On leur a demandé de signer des accords de non-divulgation. Les objets personnels, comme les téléphones, n'étaient pas autorisés sur le lieu de travail.
Après son service, Nkuzimana rentrait chez lui épuisé et s'enfermait souvent dans sa chambre pour tenter d'oublier ce qu'il avait vu. Même sa femme n'avait aucune idée de ce qu'était son travail.
Aujourd'hui, il s'enferme dans sa chambre pour éviter que ses fils ne lui demandent pourquoi il ne travaille plus.
Selon M. Nkuzimana, le sous-traitant de Facebook, la société américaine Sama, n'a pas fait grand-chose pour s'assurer que des conseils professionnels post-traumatiques étaient proposés aux modérateurs dans son bureau de Nairobi.
Il a ajouté que les conseillers n'étaient pas suffisamment formés pour faire face à ce que ses collègues vivaient. Aujourd'hui, en l'absence de soins de santé mentale, il se plonge dans l'église.
Facebook a déclaré que ses sous-traitants étaient contractuellement tenus de rémunérer leurs employés à un niveau supérieur à la norme du secteur sur les marchés où ils opèrent et de fournir une assistance sur place par des praticiens qualifiés. Le salaire des modérateurs de contenu était de 429 dollars par mois, et les non-Kényans recevaient en plus une petite allocation.
Un porte-parole a déclaré que l'entreprise ne pouvait pas commenter l'affaire kenyane.
Dans un courriel adressé à l'AP, Sama a déclaré que les salaires offerts au Kenya étaient quatre fois supérieurs au salaire minimum local et que "plus de 60 % des employés masculins et plus de 70 % des employées féminines vivaient en dessous du seuil international de pauvreté (moins de 1,90 dollar par jour)" avant d'être embauchés.
Sama a déclaré que tous les employés avaient un accès illimité à des conseils individuels "sans crainte de répercussions".

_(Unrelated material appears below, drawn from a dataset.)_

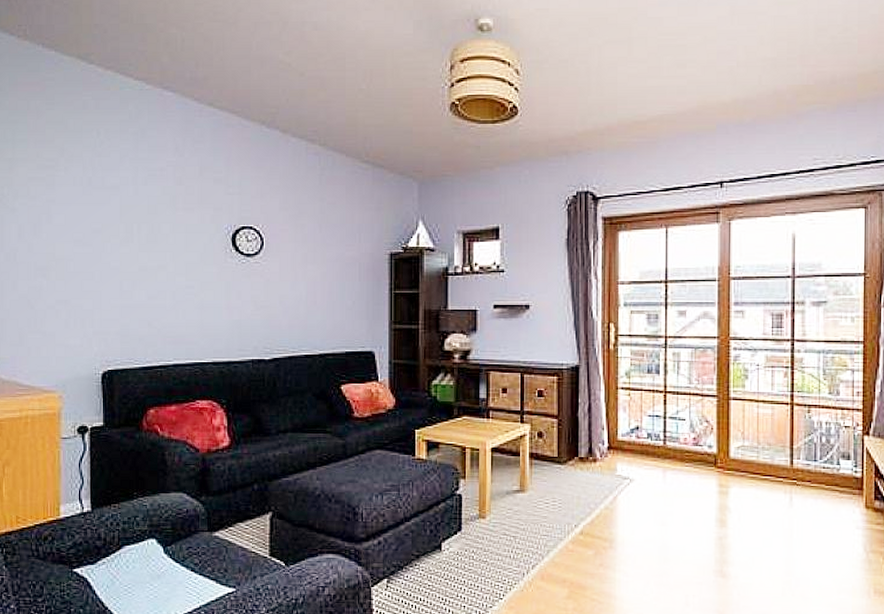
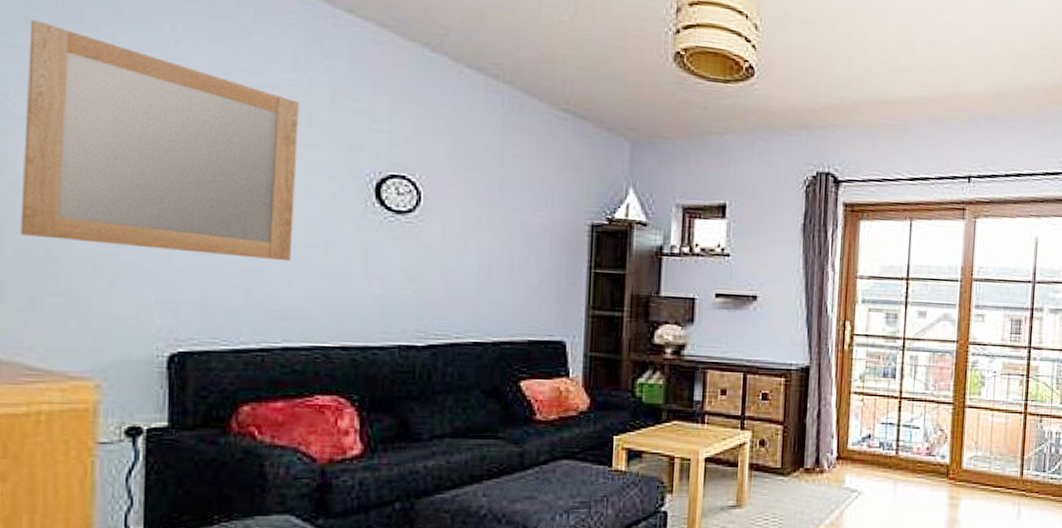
home mirror: none [13,140,179,299] -> present [20,20,300,262]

L'entrepreneur a également qualifié de "confuse" une récente décision de justice visant à prolonger les contrats des modérateurs et a affirmé qu'une décision ultérieure interrompant l'affaire signifiait qu'elle n'était pas entrée en vigueur.
George Nyabuga, maître de conférences en études médiatiques à l'université Aga Khan, a déclaré que la contestation judiciaire avait ouvert les yeux non seulement du gouvernement et des syndicats kenyans, mais aussi de la communauté internationale.
Le sort des modérateurs est entre les mains du tribunal kenyan, dont la prochaine audience aura lieu le 10 juillet.